Статьи и письма 1934–1943 - Симона Вейль
Шрифт:
Интервал:
Закладка:
Немногочисленные яркие моменты Римской империи не должны отвлекать на себя наше внимание до такой степени, чтобы мы не почувствовали аналогию между этой системой и системой Гитлера, потому что эта аналогия реальна. Гитлер раздавил Чехословакию не больше, чем Рим давил свои провинции. Концентрационные лагеря – не более эффективный способ удушения человечности, чем были гладиаторские игры и страдания, причиняемые рабам. Власть одного человека в Берлине осуществляется не более безраздельно, произвольно и жестоко, чем в Риме; духовная жизнь преследуется в Германии не более методично и беспощадно, чем в Римской империи. Предположим, Гитлер завоюет Европу; тогда, возможно, поэтам недостанет таланта, чтобы прославлять его звучными стихами, зато уж охотников на это определенно будет в достатке. С другой стороны, в ряду его преемников некоторые могут быть относительно приличными людьми. Если этот режим продлится в течение не одного века, духовная жизнь по временам, несомненно, будет разгораться.

::::::::::

» **ЗАДАНИЯ К УПРАЖНЕНИЮ**
• A. Переведите на английский язык предложение из текста о сходстве Римской империи и режима Гитлера: «Гитлер раздавил Чехословакию не больше, чем Рим давил свои провинции.»
• B. Продолжите текст о сходстве Римской империи и режима Гитлера, начав сразу после его последнего предложения.

::::::::::

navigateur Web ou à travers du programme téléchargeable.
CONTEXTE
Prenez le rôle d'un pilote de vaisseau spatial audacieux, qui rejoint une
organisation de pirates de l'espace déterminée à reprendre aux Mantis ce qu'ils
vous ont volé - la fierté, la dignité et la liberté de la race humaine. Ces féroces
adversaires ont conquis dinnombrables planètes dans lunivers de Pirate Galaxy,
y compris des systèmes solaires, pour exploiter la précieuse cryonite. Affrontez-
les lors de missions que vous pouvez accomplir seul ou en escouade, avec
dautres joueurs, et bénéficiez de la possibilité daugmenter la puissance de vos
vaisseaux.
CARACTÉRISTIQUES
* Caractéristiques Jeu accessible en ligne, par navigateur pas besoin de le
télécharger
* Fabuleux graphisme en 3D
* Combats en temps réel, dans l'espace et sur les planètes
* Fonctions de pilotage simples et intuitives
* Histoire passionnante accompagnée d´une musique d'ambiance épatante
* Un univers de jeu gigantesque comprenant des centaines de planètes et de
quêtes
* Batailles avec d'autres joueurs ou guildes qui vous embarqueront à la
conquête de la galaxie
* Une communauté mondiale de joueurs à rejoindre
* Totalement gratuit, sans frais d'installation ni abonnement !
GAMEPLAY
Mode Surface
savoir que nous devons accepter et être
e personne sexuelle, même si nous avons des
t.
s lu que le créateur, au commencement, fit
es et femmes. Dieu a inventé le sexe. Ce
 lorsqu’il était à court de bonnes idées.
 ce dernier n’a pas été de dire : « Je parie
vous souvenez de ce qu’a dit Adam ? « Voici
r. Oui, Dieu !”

::::::::::

» **ОТВЕТЫ К ЗАДАНИЯМ**
• A. Hitler crushed Czechoslovakia no more than Rome crushed its provinces.

• B.
Разумеется, подобные соображения не могут помешать нам всей душой желать Гитлеру поражения. Основное различие между ним и римлянами заключается в том, что он установил тоталитарную диктатуру до того, как стал господином мира, что, вероятно, и воспрепятствует ему стать им, – поскольку, кажется, тоталитарному государству сподручнее давить тех подданных, что оно уже имеет, чем приобретать большое количество новых. Но дух обеих систем, как во внутренних, так и во внешних делах, тем не менее выглядит примерно одинаково и заслуживает одинаковой оценки, с которой нам стоило бы определиться, какова она будет: восхваление или проклятие?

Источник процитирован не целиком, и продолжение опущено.